Walking Tours of Rome, Italy

    Walking Tours of Rome

           Ancient Rome

Begin at the Pantheon, Rome’s best preserved ancient building. Check out the beautiful interior of colorful marble and marvel at the Oculum, which allows daylight to flood the interior.

Walk from the Piazza della Rotonda south along the left (as you look at the Pantheon) side of the building to the Piazza della Minerva. Admire Bernini’s Elephant sculpture and briefly check out the interior of the Santa Maria sopra Minerva Church, then continue south on the Via de Cestari. Turn left onto the Corso Vittorio Emanuele II which becomes Via del Plebescito before it empties into the Piazza Venezia.

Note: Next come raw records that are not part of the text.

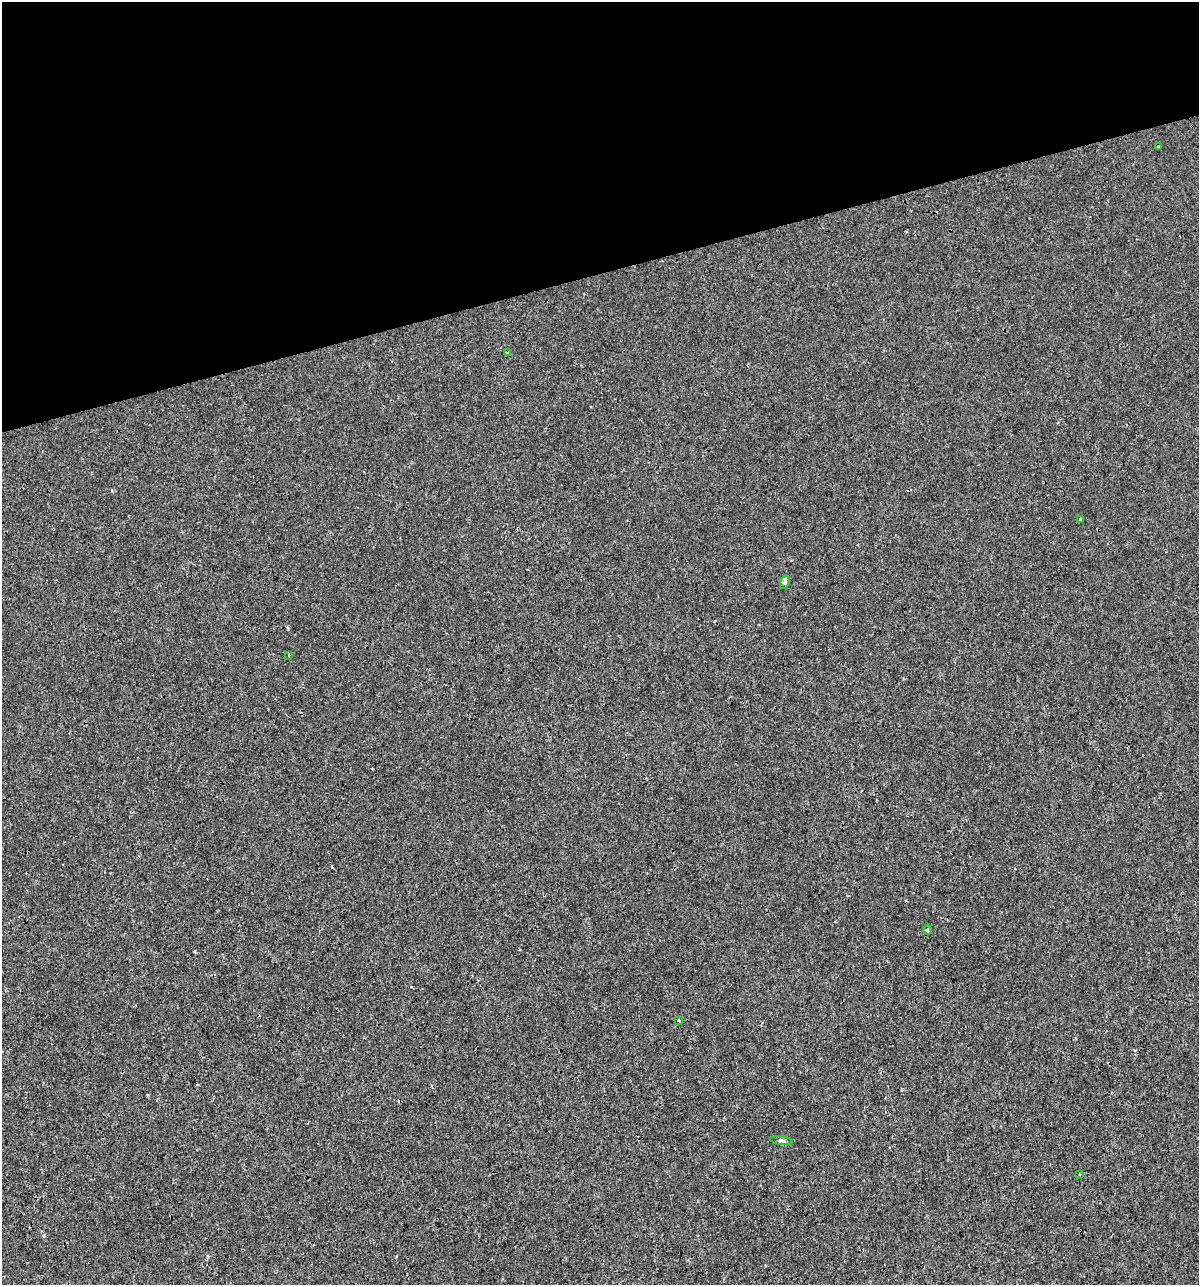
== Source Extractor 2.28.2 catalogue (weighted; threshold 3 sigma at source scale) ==
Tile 3 of 4 x 4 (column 3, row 1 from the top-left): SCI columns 2441-3637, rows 3850-5132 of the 4930 x 5132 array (HDU 1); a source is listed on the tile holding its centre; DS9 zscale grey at full resolution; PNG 1201 x 1287 px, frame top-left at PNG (2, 2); each listed source drawn as its Kron ellipse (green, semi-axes under 4 px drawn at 4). Shown black and unused: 21% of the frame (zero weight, under 3 of 4 exposures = <1% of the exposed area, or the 3 px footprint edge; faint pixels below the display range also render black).
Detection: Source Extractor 2.28.2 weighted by HDU 2 'WHT'; one run over the whole footprint, this tile lists its part. Background 1.50e-04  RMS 0.0017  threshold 0.00779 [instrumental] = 3 sigma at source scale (4.5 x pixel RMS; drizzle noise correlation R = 1.50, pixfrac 1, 0.0396/0.0396 arcsec/px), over >= 5 px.
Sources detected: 10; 1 cosmic-ray / hot-pixel residue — neither listed nor drawn; the other 9 listed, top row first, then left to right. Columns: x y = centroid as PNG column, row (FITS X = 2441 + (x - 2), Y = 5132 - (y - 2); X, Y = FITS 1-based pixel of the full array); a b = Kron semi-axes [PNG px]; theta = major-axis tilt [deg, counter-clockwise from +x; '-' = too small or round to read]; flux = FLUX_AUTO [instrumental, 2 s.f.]
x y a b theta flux
1159 146 3 3 - 0.31
507 353 3 2 - 0.35
1080 519 4 3 - 0.31
785 582 7 4 72 0.4
289 655 3 2 - 0.17
927 930 4 3 - 0.62
679 1020 3 2 - 0.31
781 1141 11 4 -7 0.42
1080 1174 3 2 - 0.2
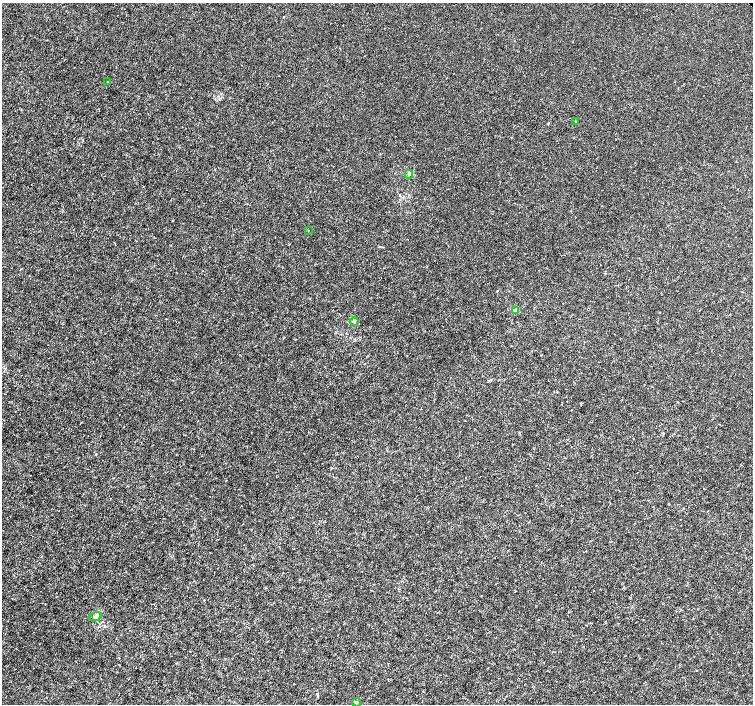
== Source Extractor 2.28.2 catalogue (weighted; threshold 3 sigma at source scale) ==
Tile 7 of 4 x 4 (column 3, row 2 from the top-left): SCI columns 3008-4509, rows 3020-4423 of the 6011 x 5972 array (HDU 1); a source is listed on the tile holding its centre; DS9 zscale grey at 2 x 2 block average (1 PNG px = mean of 2 x 2 image px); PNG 755 x 706 px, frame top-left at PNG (2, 3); each listed source drawn as its Kron ellipse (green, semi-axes under 4 px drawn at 4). Shown black and unused: <1% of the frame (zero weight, under 3 of 4 exposures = <1% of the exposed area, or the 3 px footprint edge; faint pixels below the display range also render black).
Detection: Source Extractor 2.28.2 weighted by HDU 2 'WHT'; one run over the whole footprint, this tile lists its part. Background -3.32e-04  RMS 0.0012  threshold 0.00538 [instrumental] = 3 sigma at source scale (4.5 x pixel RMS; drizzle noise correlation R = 1.50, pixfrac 1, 0.0396/0.0396 arcsec/px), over >= 5 px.
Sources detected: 8; all 8 listed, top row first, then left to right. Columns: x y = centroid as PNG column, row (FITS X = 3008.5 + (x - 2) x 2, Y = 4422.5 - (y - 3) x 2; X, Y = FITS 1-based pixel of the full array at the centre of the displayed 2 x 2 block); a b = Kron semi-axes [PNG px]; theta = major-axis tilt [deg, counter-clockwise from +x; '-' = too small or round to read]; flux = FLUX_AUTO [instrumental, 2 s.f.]
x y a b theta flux
107 82 2 2 - 0.13
576 121 2 2 - 0.16
409 174 4 4 - 0.48
308 230 2 2 - 0.17
516 311 3 3 - 0.28
354 322 4 3 - 0.44
95 616 7 2 16 0.41
356 702 4 3 - 0.34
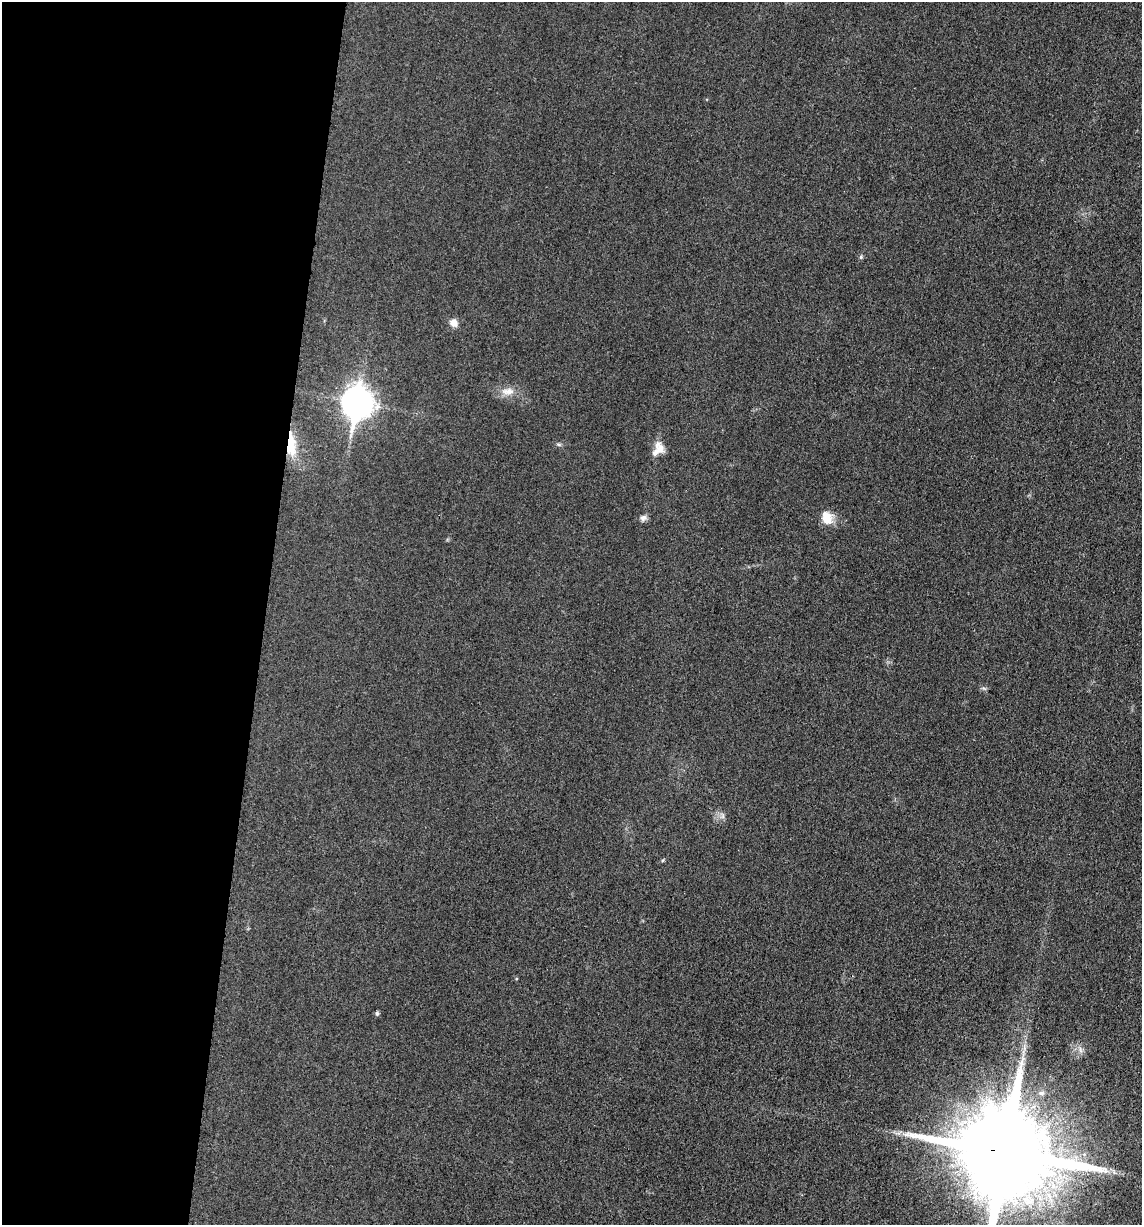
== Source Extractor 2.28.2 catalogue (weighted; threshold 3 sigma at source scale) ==
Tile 5 of 4 x 4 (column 1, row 2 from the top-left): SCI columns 248-1387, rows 2454-3676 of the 4933 x 4909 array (HDU 1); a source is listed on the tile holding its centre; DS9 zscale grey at full resolution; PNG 1144 x 1227 px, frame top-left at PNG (2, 2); no overlay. Shown black and unused: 23% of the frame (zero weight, under 3 of 4 exposures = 1% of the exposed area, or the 3 px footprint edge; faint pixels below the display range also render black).
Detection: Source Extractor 2.28.2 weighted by HDU 2 'WHT'; one run over the whole footprint, this tile lists its part. Background 0.0386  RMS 0.0057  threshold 0.0259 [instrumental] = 3 sigma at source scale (4.5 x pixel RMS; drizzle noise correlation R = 1.50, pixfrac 1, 0.05/0.05 arcsec/px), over >= 5 px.
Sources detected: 15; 1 inside a brighter listed object's ellipse — not listed separately; the other 14 listed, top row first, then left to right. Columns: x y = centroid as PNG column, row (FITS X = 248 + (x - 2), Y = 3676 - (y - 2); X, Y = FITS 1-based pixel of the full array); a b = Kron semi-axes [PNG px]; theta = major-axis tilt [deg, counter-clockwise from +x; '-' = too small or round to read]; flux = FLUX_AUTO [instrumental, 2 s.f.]
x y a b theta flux
861 257 5 5 - 0.89
454 323 11 9 -50 3.8
508 391 19 9 2 5.9
358 403 12 10 82 740
291 444 31 10 -88 12
558 444 6 4 -19 0.88
659 449 19 11 -73 6
643 518 9 7 20 2.1
827 518 17 13 -74 7.9
723 816 7 4 72 1.3
377 1013 5 5 - 1.3
1080 1050 10 3 -69 1.3
1041 1093 8 5 0 1.9
1005 1153 26 25 - 14000
Overlapping masked pixels (flux is a lower limit): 2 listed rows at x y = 291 444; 1005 1153
Isophote crosses this tile's border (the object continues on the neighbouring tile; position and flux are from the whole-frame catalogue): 1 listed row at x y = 1005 1153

Take a right as you enter the very busy square and head directly for the “Wedding Cake,” the Vittorio Emanuele II Monument. He is famous for uniting the various city-states into a single country.

Stay to the right of the monument and climb the second set of stairs (ramp) to the famous Michelangelo-designed Campidoglio. Surrounding the square are buildings of the Capitoline Museum (worth a visit) and Rome’s City Hall.

Continue past the square (stay to the left) to the entrance to the Roman Forum. Pick up an audio guide or a map of the area and wander the center of Ancient Rome for an hour or two. It is difficult not to be in awe while walking on the same marble streets that Julius Caesar, Cicero, Augustus, and other famous Romans walked.

End your tour of the Forum at the eastern end and marvel at the remarkably well-preserved Arch of Constantine. Then head beyond it to the iconic and incredible architecture of the Colosseum, Rome’s amphitheater built in 79 AD. Tour the arena (order tickets in advance to avoid the long lines), lamenting the loss of almost all of its beautiful white marble, but remaining astonished that so much has been preserved.

From the Colosseum, walk to the northeast to visit the Domus Aureus, Nero’s famous “golden house,” then backtrack and travel northwest along the Via del Fori Imperiali to see Caesar’s Forum, about ½ mile on left and Trajan’s Forum, further along on the right.

Continuing in the same direction brings you back to the Piazza Venezia.

               A Walk to the Vatican

From the Piazza della Rotonda (in front of the Pantheon), walk west along the Via Salvatore Giustiani which ends at the Corso Rinasimento. Cross the street, take a left then a right through the first alleyway into the fabulous Piazza Navona. This oval square once held chariot races.Check out the beautiful fountains and be sure to spend some time at an outdoor café, people-watching and soaking up the ambience of the Eternal City.

Exit to the south (at the open end of the piazza) and soon cross the major thoroughfare, Corso Vittorio Emanuele II. Continue southward several blocks to the Campo dei Fiori, Rome’s old flower market where locals still shop for various foods and sundries.

Turn right and follow the Via del Pellegrino, then turn right on Via Dei Bianchi which changes names several times and crosses the Corso V Emanuele II on its way toward the Tiber River.

Cross the Ponte Sant Angelo to Hadrian’s Tomb (Castel Sant Angelo). After a brief visit, head west along the regal Via della Conciliazione which leads to the Piazza San Pietro and Saint Peter’s Cathedral, in Vatican City.

Visit the Vatican Museum first – entrance can be reached by turning right at the Piazza and following the line of people (be sure to get tickets online prior to arrival to avoid a long wait), then check the incredible cathedral whose dome was also designed by Michelangelo.

      Fountains, Steps, and Parks

Beginning at the Piazza della Rotonda (in front of the Pantheon), walk eastward along the Via Seminario to Rome’s premier shopping street, the Via del Corso. Take a left, then a right onto the Via della Muratte which empties at the most famous fountain in Rome, the Trevi Fountain. After throwing your coins and taking the obligatory photos, return to Via del Corso and turn right. Continue north to Via Condotti, famous for its expensive designer shops. Turn right and run the gauntlet past these enticing shops to the Piazza di Spagna, which contains the Spanish Steps, one of Rome’s most popular gathering places.

Climb the steps and emerge on the Viale della Trinita dei Monti, take a right, then left on Via Francesco Crispi, which leads to the entrance to the Villa Borghese. Check out the museum and wander the huge park before returning to your hotel.